§ **Selection**:
The oil and gas industry contains some of the most dangerous jobs in the world, with a contractor fatality rate that is statistically higher than all other industries. If you work within the oil and gas industry, following proper safety practices can mean the difference between life and death. Before you can employ thorough safety protocols and seek compliance in the oil and gas industry, however, you first need to know the dangers your team may face on the worksite. Here is a list of the most common causes of injury:

  • Explosions and fires

There is a high risk of explosion or fire due to the flammability of oil and certain gases (such as hydrogen sulfide). Dangerous materials can leak from trucks or wells and be ignited by open flames, cigarettes, welding equipment, and electrical circuits.

  • Vehicle collisions

Most worksites for the oil and gas industry are extremely remote. Therefore, various vehicles are used to transport workers and equipment to and from these worksites. Vehicle collisions are responsible for approximately 4 out of 10 deaths within the oil and gas industry, making transportation the most hazardous activity for oil and gas workers.

  • Falls

Falls are a common risk for any contractor, but they can be especially dangerous in this industry due to the height of drill rig systems and scaffolding.

  • Confined spaces

Workers in the oil and gas industry commonly enter confined spaces (such as petroleum storage tanks, reserve pits, and mud pits) to perform various tasks. Within these confined spaces, however, workers risk gas explosions and entrapment due to structural collapse. Additionally, confined spaces may expose workers to hazardous chemicals.

  • Struck by/Caught in/Between

Struck by/Caught in/Between accidents are very dangerous, accounting for approximately 3 out of 5 on-site fatalities in the oil and gas extraction industry. Examples of struck by/Caught in/Between accidents include: limbs pulled into unguarded machinery, collapsing materials, and being pinned between vehicles and environmental fixtures.

  • Machine hazards

When machinery is being used by an untrained or inattentive worker, the results can be fatal. In addition, all machinery must be properly monitored and maintained to avoid malfunctions.

§ **Input for this task**:
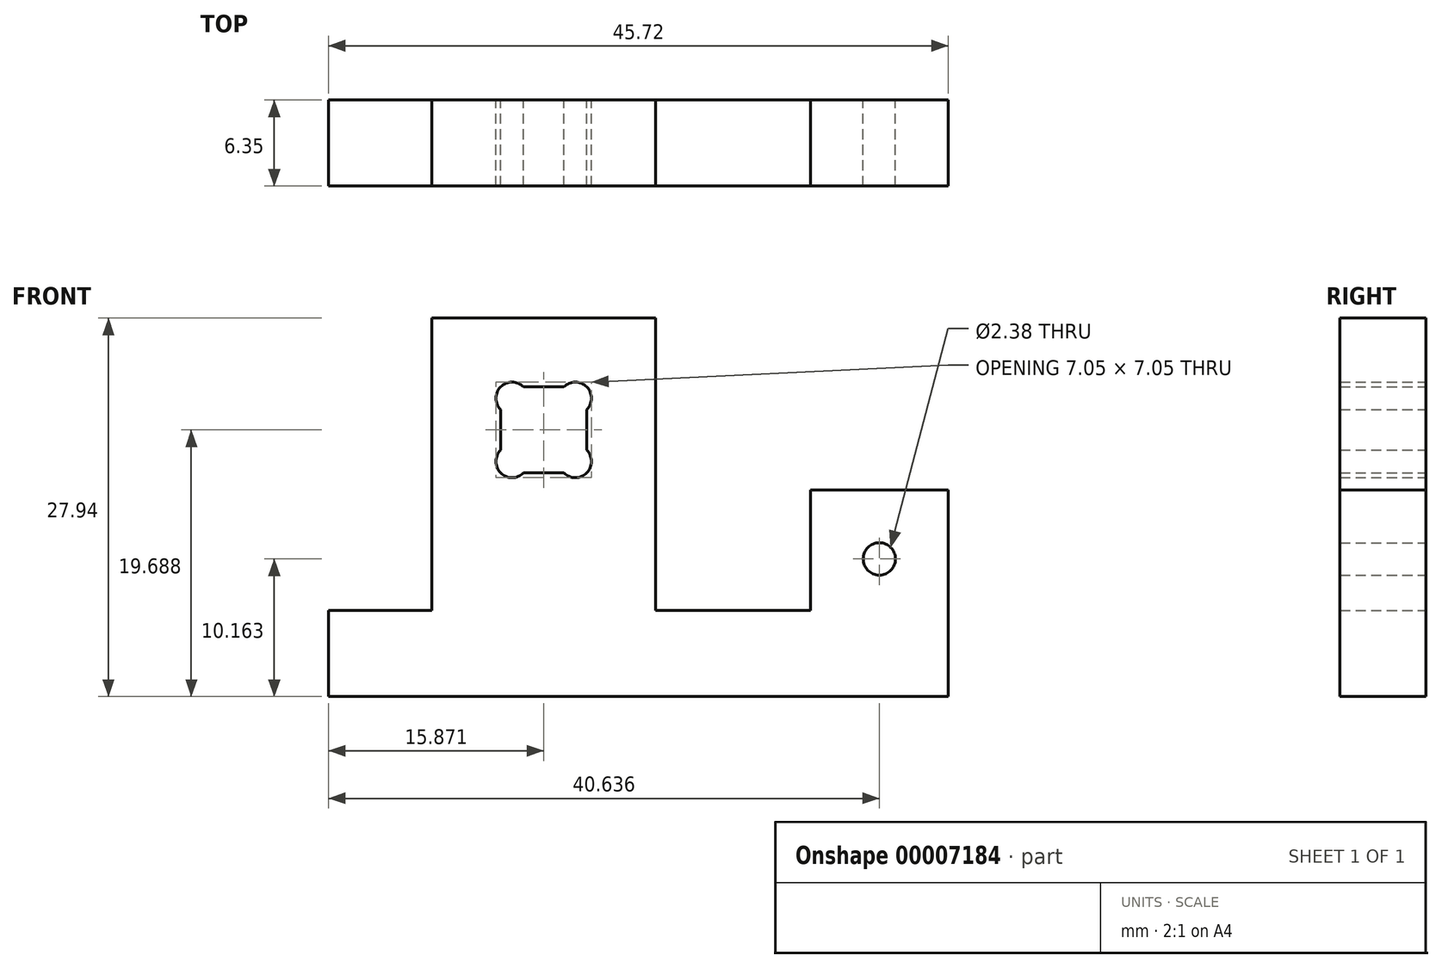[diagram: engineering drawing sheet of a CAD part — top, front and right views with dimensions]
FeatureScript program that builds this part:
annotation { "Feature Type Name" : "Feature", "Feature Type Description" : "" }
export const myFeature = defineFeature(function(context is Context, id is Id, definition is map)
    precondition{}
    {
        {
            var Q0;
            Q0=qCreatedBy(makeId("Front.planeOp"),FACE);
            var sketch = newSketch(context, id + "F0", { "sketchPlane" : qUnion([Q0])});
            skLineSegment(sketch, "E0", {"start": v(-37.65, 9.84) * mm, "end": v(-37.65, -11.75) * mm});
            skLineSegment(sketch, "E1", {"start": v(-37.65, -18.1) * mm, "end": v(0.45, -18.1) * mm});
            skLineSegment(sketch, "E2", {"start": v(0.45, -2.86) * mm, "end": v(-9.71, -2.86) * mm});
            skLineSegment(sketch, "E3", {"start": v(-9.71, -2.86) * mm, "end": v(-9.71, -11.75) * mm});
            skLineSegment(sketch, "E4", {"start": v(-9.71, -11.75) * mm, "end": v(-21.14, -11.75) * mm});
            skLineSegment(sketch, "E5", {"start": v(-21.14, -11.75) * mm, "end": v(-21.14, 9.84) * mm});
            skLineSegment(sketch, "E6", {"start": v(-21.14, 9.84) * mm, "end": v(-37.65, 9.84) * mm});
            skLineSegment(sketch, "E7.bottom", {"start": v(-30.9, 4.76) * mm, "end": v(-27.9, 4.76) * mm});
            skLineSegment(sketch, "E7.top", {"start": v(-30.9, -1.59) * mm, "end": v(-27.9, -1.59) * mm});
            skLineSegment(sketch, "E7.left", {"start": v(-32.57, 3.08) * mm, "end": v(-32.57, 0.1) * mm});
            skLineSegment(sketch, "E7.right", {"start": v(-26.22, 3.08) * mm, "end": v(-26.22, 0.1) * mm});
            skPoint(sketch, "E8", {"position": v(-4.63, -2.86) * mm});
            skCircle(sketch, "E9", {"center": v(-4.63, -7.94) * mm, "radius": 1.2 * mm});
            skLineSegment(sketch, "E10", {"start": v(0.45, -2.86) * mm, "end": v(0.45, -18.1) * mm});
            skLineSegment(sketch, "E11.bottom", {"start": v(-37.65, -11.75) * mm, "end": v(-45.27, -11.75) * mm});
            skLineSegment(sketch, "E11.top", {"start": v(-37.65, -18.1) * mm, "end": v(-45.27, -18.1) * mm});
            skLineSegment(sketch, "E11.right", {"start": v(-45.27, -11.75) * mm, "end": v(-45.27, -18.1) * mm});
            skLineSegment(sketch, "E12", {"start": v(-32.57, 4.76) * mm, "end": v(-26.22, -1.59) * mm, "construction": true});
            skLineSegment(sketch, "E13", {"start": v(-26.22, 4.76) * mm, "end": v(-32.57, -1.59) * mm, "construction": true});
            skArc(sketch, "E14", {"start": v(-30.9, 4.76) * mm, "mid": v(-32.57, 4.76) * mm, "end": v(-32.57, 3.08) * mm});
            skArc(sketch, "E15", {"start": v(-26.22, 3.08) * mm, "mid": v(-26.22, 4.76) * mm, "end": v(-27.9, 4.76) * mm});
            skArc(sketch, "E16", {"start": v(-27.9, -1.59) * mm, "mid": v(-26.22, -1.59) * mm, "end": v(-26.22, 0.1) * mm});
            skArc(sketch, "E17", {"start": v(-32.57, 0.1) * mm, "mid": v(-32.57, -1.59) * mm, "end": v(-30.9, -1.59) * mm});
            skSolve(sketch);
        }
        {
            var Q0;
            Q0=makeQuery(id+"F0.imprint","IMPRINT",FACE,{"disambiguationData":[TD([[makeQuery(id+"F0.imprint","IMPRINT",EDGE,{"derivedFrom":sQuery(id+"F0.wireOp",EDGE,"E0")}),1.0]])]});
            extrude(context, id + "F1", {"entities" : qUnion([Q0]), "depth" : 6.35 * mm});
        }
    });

...

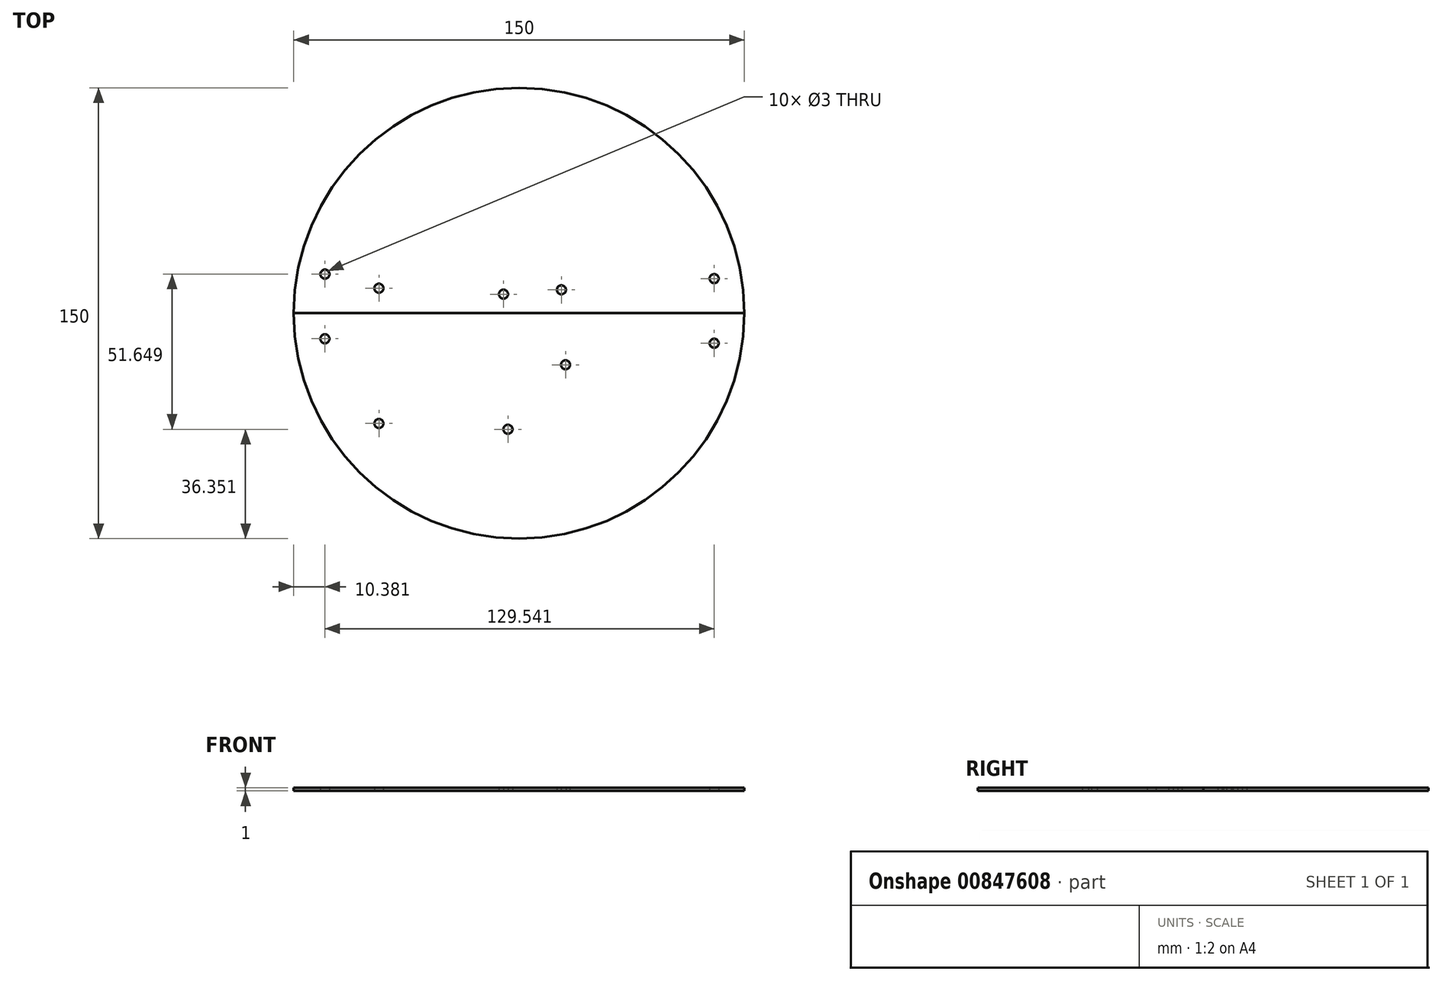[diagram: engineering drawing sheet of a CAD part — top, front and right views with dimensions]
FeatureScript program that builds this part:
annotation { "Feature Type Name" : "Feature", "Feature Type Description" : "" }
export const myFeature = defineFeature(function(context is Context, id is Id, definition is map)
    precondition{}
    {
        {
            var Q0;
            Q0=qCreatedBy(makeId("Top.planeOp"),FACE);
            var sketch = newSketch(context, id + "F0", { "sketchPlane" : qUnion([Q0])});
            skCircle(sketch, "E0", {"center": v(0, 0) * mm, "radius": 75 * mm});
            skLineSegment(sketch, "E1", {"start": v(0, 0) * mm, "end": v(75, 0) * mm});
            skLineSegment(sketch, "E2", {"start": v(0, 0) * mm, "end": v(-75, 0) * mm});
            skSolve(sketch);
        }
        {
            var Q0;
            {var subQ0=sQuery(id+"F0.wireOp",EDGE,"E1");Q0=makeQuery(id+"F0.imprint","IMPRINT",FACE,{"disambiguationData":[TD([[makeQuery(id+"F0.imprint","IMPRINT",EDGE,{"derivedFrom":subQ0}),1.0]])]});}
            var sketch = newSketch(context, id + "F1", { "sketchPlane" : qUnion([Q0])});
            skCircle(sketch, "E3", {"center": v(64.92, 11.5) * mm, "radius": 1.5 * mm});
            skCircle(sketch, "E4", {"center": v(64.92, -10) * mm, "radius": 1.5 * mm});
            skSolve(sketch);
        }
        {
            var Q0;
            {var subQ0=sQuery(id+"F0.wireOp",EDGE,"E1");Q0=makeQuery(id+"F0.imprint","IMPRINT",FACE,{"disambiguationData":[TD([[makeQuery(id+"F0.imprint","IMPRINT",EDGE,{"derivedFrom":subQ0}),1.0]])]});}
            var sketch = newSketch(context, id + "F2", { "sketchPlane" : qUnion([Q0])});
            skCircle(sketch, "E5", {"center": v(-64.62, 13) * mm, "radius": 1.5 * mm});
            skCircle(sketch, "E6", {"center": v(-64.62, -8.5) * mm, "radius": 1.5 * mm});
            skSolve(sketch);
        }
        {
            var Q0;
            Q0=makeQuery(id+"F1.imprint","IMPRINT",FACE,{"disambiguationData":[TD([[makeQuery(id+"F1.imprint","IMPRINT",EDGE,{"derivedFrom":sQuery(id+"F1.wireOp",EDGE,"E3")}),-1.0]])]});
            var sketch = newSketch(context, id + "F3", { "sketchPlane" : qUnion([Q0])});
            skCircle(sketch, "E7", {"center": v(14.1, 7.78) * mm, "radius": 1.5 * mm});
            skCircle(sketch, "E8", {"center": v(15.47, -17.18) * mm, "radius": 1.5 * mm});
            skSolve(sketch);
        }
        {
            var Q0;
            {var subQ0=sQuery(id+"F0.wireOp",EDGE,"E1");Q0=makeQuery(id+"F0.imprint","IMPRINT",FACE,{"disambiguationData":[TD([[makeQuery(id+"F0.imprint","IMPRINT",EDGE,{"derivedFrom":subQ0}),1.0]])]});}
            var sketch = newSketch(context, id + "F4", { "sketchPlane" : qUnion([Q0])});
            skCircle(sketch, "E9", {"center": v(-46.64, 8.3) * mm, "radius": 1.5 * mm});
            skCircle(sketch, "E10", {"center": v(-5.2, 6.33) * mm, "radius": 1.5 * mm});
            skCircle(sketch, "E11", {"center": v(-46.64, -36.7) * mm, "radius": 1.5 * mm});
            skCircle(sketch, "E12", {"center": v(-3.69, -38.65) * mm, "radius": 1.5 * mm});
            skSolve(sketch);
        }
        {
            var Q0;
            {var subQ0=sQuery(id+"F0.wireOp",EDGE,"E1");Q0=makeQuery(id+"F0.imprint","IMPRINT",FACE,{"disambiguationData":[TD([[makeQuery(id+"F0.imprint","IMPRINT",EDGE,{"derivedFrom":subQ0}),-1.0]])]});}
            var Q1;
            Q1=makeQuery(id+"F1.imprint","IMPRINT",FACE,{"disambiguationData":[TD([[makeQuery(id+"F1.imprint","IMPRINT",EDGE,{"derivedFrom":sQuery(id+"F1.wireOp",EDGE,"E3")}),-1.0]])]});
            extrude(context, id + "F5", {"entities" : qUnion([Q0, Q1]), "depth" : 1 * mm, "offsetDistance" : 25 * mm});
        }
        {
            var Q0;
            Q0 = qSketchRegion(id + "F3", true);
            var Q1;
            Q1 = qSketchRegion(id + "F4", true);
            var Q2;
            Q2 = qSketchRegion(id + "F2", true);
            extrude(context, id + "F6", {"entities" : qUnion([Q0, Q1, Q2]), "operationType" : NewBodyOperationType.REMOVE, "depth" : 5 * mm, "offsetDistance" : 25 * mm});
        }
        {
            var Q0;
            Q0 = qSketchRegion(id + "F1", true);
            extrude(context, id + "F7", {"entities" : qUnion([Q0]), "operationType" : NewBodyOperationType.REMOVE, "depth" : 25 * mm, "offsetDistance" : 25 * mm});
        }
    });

==

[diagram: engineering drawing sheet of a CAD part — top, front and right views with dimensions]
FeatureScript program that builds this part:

§ **What this exercise asks**:
a. Retype the part of the oil and gas safety text from "Struck by/Caught in/Between accidents are" up to and including "to avoid malfunctions.", keeping every character the same.
b. How many lines in the entries contain the string "qCreatedBy"? Case matters, and the answer should be the number alone.

§ **Written responses**:
a.
Struck by/Caught in/Between accidents are very dangerous, accounting for approximately 3 out of 5 on-site fatalities in the oil and gas extraction industry. Examples of struck by/Caught in/Between accidents include: limbs pulled into unguarded machinery, collapsing materials, and being pinned between vehicles and environmental fixtures.

  • Machine hazards

When machinery is being used by an untrained or inattentive worker, the results can be fatal. In addition, all machinery must be properly monitored and maintained to avoid malfunctions.

b. 2